Lo interesante de la propuesta de Aramburu en Patria (una propuesta cuya esencia es convertida en imágenes con gran acierto por Fejzula) es que lleva el conflicto vasco a la esfera de lo doméstico, y lo hace a través de dos familias cuya amistad quedó reducida a un mero recuerdo a partir de un asesinato que las marcó de forma indeleble. Sin embargo, el relato no arranca con la muerte de Txato, el marido de Bittori, a manos de un miembro de la ETA, sino con el anuncio del abandono de las armas de la banda terrorista años después. Ese instante sirve de catalizador no solo de las memorias enterradas, sino del viaje de nuestra querida Bittori hasta el cementerio donde enterraron a su marido y del retorno al pueblo en que vivieron hasta el asesinato. Allí conoceremos a Miren, su vieja amiga del alma y madre de Joxe Mari, quien en su día decidió enrolarse en las filas de la banda terrorista. Y, poco a poco, al ritmo que demanda la narración, iremos descubriendo cómo la relación entre las familias se fue desmoronando progresiva y lentamente, no como un edificio que sufre una voladura controlada, sino como esos otros que van dejando crecer profundas grietas a lo largo de sus cimientos ante la pasividad e inacción de sus habitantes. ¿Serán los protagonistas capaces de salvar estas diferencias aparentemente irreconciliables? Sin avanzar detalles de la trama, solo diremos que hay mucho sitio para el perdón y la reconciliación, símbolos de la reconstrucción de una sociedad harta de vivir asomándose por una rendija de la ventana cada vez que tiene que salir a la calle.

Y ahí es precisamente donde radica una de las grandes ventajas de la ficción. En alejarse de toda visión maniquea para ofrecernos un relato coral en el que todos tienen voz y en el que nadie es juzgado, o al menos, no por el autor. Porque lo que le interesa —a Fernando, a Toni— es presentar distintos puntos de vista sin sentenciar ninguno de ellos. Porque de lo que hablamos es de personas y sus decisiones particulares, y no de esa simplificación de Ellos contra Nosotros. Algo muy difícil de entender en la sociedad polarizada en que vivimos, donde cualquier ser humano es indefectiblemente catalogado y prejuzgado a partir de unos pocos rasgos que, a veces, y para más inri, solo se los estamos suponiendo. No, esto no sucede en Patria. Porque en esta historia solo hay espacio para un tipo de crítica, y va dirigida a la sinrazón de la violencia, venga de donde venga. Para conseguir esta neutralidad en su discurso, Aramburu se hizo valer de una ausencia total de narrador, dando todo el control del relato a los pensamientos y diálogos de los personajes. Fejzula sigue esa misma senda, además valiéndose en gran medida de la elipsis para lograr avanzar entre los cientos de páginas de la novela sin dejar fuera ningún detalle importante de la trama. Pero donde el apartado gráfico destaca y cobra todo el sentido del mundo es alejándose de cualquier pretendido realismo para centrarse en las emociones mediante un controlado uso del tratamiento cromático.

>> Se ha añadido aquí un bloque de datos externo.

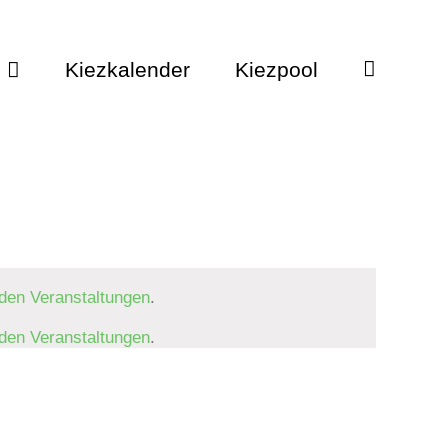
Kiezkalender
Kiezpool
den Veranstaltungen
.
den Veranstaltungen
.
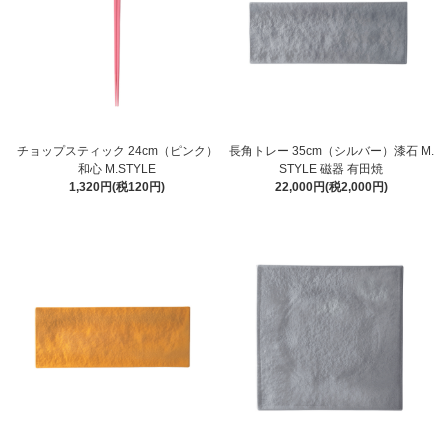
チョップスティック 24cm（ピンク）
長角トレー 35cm（シルバー）漆石 M.
和心 M.STYLE
STYLE 磁器 有田焼
1,320円(税120円)
22,000円(税2,000円)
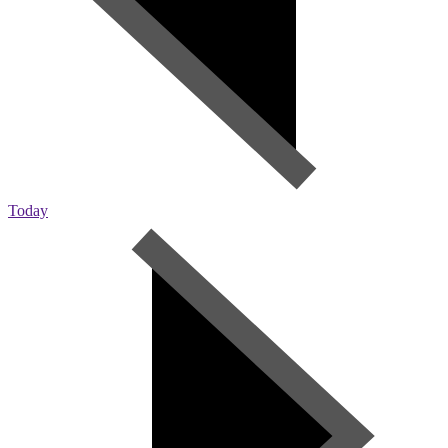
Today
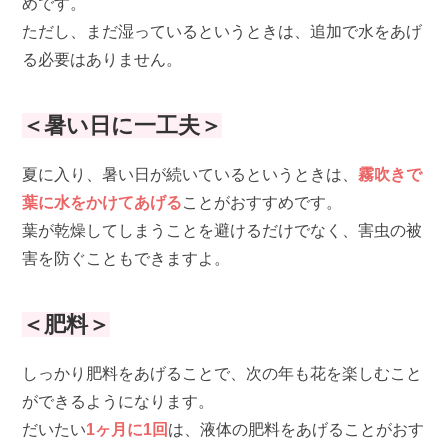
めです。
ただし、まだ湿っているというときは、追加で水をあげ
る必要はありません。
＜暑い日に一工夫＞
夏に入り、暑い日が続いているというときは、
霧吹きで
葉に水をかけてあげる
ことがおすすめです。
葉が乾燥してしまうことを避けるだけでなく、害虫の被
害を防ぐこともできますよ。
＜肥料＞
しっかり肥料をあげることで、次の年も花を楽しむこと
ができるようになります。
だいたい
1ヶ月に1回
は、液体の肥料をあげることがおす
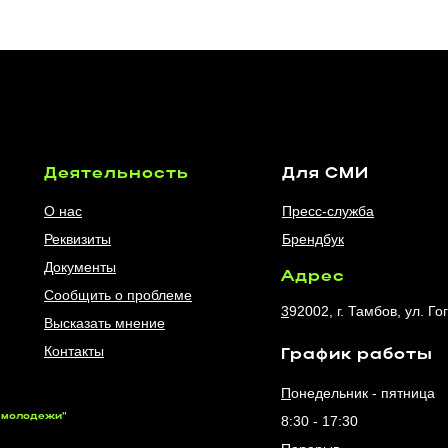
Деятельность
Для СМИ
О нас
Пресс-служба
Реквизиты
Брендбук
Документы
Адрес
Сообщить о проблеме
3
92002, г. Тамбов, ул. Го
Высказать мнение
Контакты
График работы
П
онедельник - пятница
м молодежи"
8:30 - 17:30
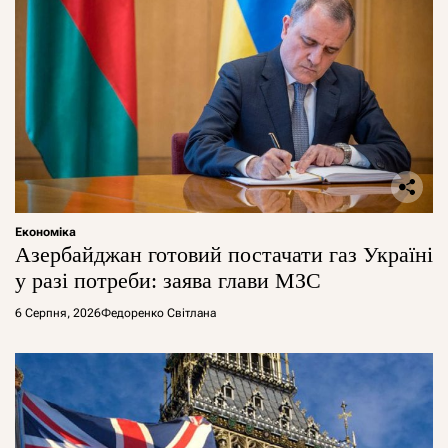
Економіка
Азербайджан готовий постачати газ Україні
у разі потреби: заява глави МЗС
6 Серпня, 2026
Федоренко Світлана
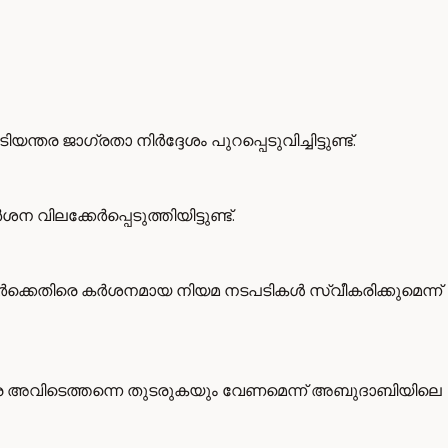
ഗ്രതാ നിർദ്ദേശം പുറപ്പെടുവിച്ചിട്ടുണ്ട്.
ിലക്കേർപ്പെടുത്തിയിട്ടുണ്ട്.
ർക്കെതിരെ കർശനമായ നിയമ നടപടികൾ സ്വീകരിക്കുമെന്ന്
ുവരെ അവിടെത്തന്നെ തുടരുകയും വേണമെന്ന് അബുദാബിയിലെ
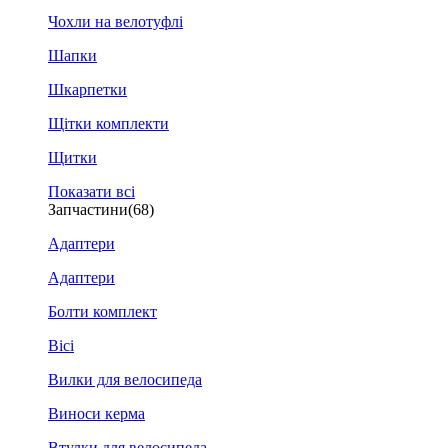
Чохли на велотуфлі
Шапки
Шкарпетки
Щітки комплекти
Щитки
Показати всі
Запчастини
(68)
Адаптери
Адаптери
Болти комплект
Вісі
Вилки для велосипеда
Виноси керма
Втулки для велосипеда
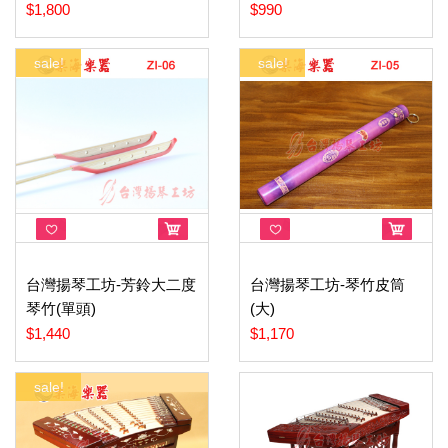
$1,800
$990
sale!
sale!
台灣揚琴工坊-芳鈴大二度
台灣揚琴工坊-琴竹皮筒
琴竹(單頭)
(大)
$1,440
$1,170
sale!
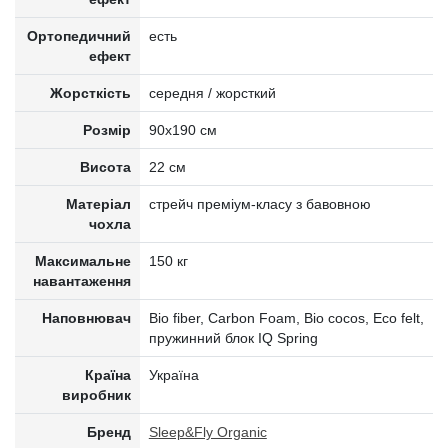
Ортопедичний
есть
ефект
Жорсткість
середня / жорсткий
Розмір
90x190 см
Висота
22 см
Матеріал
стрейч преміум-класу з бавовною
чохла
Максимальне
150 кг
навантаження
Наповнювач
Bio fiber, Carbon Foam, Bio cocos, Eco felt,
пружинний блок IQ Spring
Країна
Україна
виробник
Бренд
Sleep&Fly Organic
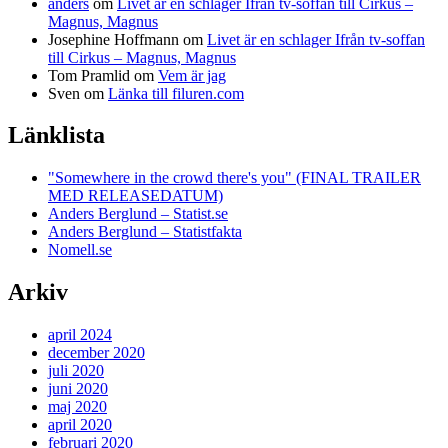
anders
om
Livet är en schlager Ifrån tv-soffan till Cirkus –
Magnus, Magnus
Josephine Hoffmann
om
Livet är en schlager Ifrån tv-soffan
till Cirkus – Magnus, Magnus
Tom Pramlid
om
Vem är jag
Sven
om
Länka till filuren.com
Länklista
"Somewhere in the crowd there's you" (FINAL TRAILER
MED RELEASEDATUM)
Anders Berglund – Statist.se
Anders Berglund – Statistfakta
Nomell.se
Arkiv
april 2024
december 2020
juli 2020
juni 2020
maj 2020
april 2020
februari 2020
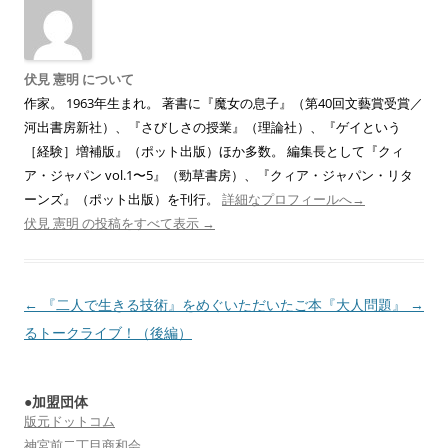
伏見 憲明 について
作家。 1963年生まれ。 著書に『魔女の息子』（第40回文藝賞受賞／
河出書房新社）、『さびしさの授業』（理論社）、『ゲイという
［経験］増補版』（ポット出版）ほか多数。 編集長として『クィ
ア・ジャパン vol.1〜5』（勁草書房）、『クィア・ジャパン・リタ
ーンズ』（ポット出版）を刊行。
詳細なプロフィールへ→
伏見 憲明 の投稿をすべて表示
→
投
←
『二人で生きる技術』をめぐ
いただいたご本『大人問題』
→
稿
るトークライブ！（後編）
ナ
ビ
●加盟団体
ゲ
版元ドットコム
ー
神宮前二丁目商和会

Así logra definir cada uno de los estados emocionales asociados a los protagonistas. Bittori va siempre acompañada de un azul que refleja la tristeza, o Miren se mueve por unas viñetas teñidas de un rojo propio del odio que siente.

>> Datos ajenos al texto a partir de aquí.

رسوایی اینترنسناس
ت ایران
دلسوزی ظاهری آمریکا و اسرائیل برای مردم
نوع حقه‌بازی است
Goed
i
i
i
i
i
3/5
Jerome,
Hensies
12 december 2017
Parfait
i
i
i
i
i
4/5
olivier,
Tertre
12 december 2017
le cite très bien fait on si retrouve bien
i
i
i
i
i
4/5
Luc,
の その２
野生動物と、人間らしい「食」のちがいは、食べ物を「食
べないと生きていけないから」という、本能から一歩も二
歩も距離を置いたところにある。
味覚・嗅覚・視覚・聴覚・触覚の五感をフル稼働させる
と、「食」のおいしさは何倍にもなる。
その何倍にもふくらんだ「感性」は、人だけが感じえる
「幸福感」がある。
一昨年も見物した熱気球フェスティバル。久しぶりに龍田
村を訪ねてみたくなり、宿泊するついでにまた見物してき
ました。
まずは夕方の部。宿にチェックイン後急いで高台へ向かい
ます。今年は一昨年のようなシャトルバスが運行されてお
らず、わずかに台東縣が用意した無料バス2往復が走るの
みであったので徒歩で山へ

El resultado es una enorme historia (enorme en todos los sentidos) que hará las delicias de aquellos que quieran comprender más a fondo el trasfondo de un conflicto que ha marcado nuestra sociedad durante varias generaciones. Y, sobre todo, gustará a quienes creen en la redención y tratan de alejarse de los extremos para comprender que la vida es mucho más compleja que esa falacia simplona de estar contigo o contra ti. Más compleja o mucho más sencilla, según se mire.